● **Entries provided**
↓↓↓

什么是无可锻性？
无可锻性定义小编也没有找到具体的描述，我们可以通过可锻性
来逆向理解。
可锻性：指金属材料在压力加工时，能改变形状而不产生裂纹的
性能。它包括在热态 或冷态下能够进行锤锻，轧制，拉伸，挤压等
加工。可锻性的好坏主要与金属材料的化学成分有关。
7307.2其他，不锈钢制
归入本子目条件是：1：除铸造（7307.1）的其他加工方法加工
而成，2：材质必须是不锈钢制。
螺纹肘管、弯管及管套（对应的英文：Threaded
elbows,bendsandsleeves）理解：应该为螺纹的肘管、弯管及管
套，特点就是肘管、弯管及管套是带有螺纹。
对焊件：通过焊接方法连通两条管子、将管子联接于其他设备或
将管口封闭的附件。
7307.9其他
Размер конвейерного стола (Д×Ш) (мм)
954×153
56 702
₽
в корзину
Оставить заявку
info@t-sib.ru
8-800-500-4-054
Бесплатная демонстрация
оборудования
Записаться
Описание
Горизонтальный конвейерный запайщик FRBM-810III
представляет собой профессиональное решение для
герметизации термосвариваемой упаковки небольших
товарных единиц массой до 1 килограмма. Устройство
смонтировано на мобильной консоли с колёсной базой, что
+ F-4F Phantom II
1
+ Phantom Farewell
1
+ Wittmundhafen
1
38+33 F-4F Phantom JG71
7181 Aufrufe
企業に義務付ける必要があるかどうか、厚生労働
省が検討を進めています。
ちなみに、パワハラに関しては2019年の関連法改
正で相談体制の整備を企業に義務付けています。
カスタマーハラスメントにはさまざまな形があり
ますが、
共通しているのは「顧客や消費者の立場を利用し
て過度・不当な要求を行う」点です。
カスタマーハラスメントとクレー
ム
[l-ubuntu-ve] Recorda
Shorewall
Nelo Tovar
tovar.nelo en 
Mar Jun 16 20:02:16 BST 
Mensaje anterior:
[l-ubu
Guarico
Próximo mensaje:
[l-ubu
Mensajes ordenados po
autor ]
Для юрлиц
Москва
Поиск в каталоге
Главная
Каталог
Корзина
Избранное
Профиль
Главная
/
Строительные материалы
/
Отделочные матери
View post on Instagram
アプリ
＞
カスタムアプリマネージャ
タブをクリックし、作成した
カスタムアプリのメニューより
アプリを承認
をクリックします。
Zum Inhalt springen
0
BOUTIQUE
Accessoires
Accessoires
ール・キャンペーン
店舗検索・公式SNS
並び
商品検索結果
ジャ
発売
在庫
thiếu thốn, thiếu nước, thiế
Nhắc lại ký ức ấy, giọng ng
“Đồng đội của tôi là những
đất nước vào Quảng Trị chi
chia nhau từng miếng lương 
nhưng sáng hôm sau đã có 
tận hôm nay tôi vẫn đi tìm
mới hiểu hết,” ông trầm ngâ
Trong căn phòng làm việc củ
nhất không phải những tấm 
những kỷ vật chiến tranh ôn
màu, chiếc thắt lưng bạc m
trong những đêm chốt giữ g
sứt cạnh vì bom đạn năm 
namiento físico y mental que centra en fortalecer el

↑↑↑

● **Required action**
Output all of the data in full, exactly as given.

● **Answer to this problem**
什么是无可锻性？
无可锻性定义小编也没有找到具体的描述，我们可以通过可锻性
来逆向理解。
可锻性：指金属材料在压力加工时，能改变形状而不产生裂纹的
性能。它包括在热态 或冷态下能够进行锤锻，轧制，拉伸，挤压等
加工。可锻性的好坏主要与金属材料的化学成分有关。
7307.2其他，不锈钢制
归入本子目条件是：1：除铸造（7307.1）的其他加工方法加工
而成，2：材质必须是不锈钢制。
螺纹肘管、弯管及管套（对应的英文：Threaded
elbows,bendsandsleeves）理解：应该为螺纹的肘管、弯管及管
套，特点就是肘管、弯管及管套是带有螺纹。
对焊件：通过焊接方法连通两条管子、将管子联接于其他设备或
将管口封闭的附件。
7307.9其他
Размер конвейерного стола (Д×Ш) (мм)
954×153
56 702
₽
в корзину
Оставить заявку
info@t-sib.ru
8-800-500-4-054
Бесплатная демонстрация
оборудования
Записаться
Описание
Горизонтальный конвейерный запайщик FRBM-810III
представляет собой профессиональное решение для
герметизации термосвариваемой упаковки небольших
товарных единиц массой до 1 килограмма. Устройство
смонтировано на мобильной консоли с колёсной базой, что
+ F-4F Phantom II
1
+ Phantom Farewell
1
+ Wittmundhafen
1
38+33 F-4F Phantom JG71
7181 Aufrufe
企業に義務付ける必要があるかどうか、厚生労働
省が検討を進めています。
ちなみに、パワハラに関しては2019年の関連法改
正で相談体制の整備を企業に義務付けています。
カスタマーハラスメントにはさまざまな形があり
ますが、
共通しているのは「顧客や消費者の立場を利用し
て過度・不当な要求を行う」点です。
カスタマーハラスメントとクレー
ム
[l-ubuntu-ve] Recorda
Shorewall
Nelo Tovar
tovar.nelo en 
Mar Jun 16 20:02:16 BST 
Mensaje anterior:
[l-ubu
Guarico
Próximo mensaje:
[l-ubu
Mensajes ordenados po
autor ]
Для юрлиц
Москва
Поиск в каталоге
Главная
Каталог
Корзина
Избранное
Профиль
Главная
/
Строительные материалы
/
Отделочные матери
View post on Instagram
アプリ
＞
カスタムアプリマネージャ
タブをクリックし、作成した
カスタムアプリのメニューより
アプリを承認
をクリックします。
Zum Inhalt springen
0
BOUTIQUE
Accessoires
Accessoires
ール・キャンペーン
店舗検索・公式SNS
並び
商品検索結果
ジャ
発売
在庫
thiếu thốn, thiếu nước, thiế
Nhắc lại ký ức ấy, giọng ng
“Đồng đội của tôi là những
đất nước vào Quảng Trị chi
chia nhau từng miếng lương 
nhưng sáng hôm sau đã có 
tận hôm nay tôi vẫn đi tìm
mới hiểu hết,” ông trầm ngâ
Trong căn phòng làm việc củ
nhất không phải những tấm 
những kỷ vật chiến tranh ôn
màu, chiếc thắt lưng bạc m
trong những đêm chốt giữ g
sứt cạnh vì bom đạn năm 
namiento físico y mental que centra en fortalecer el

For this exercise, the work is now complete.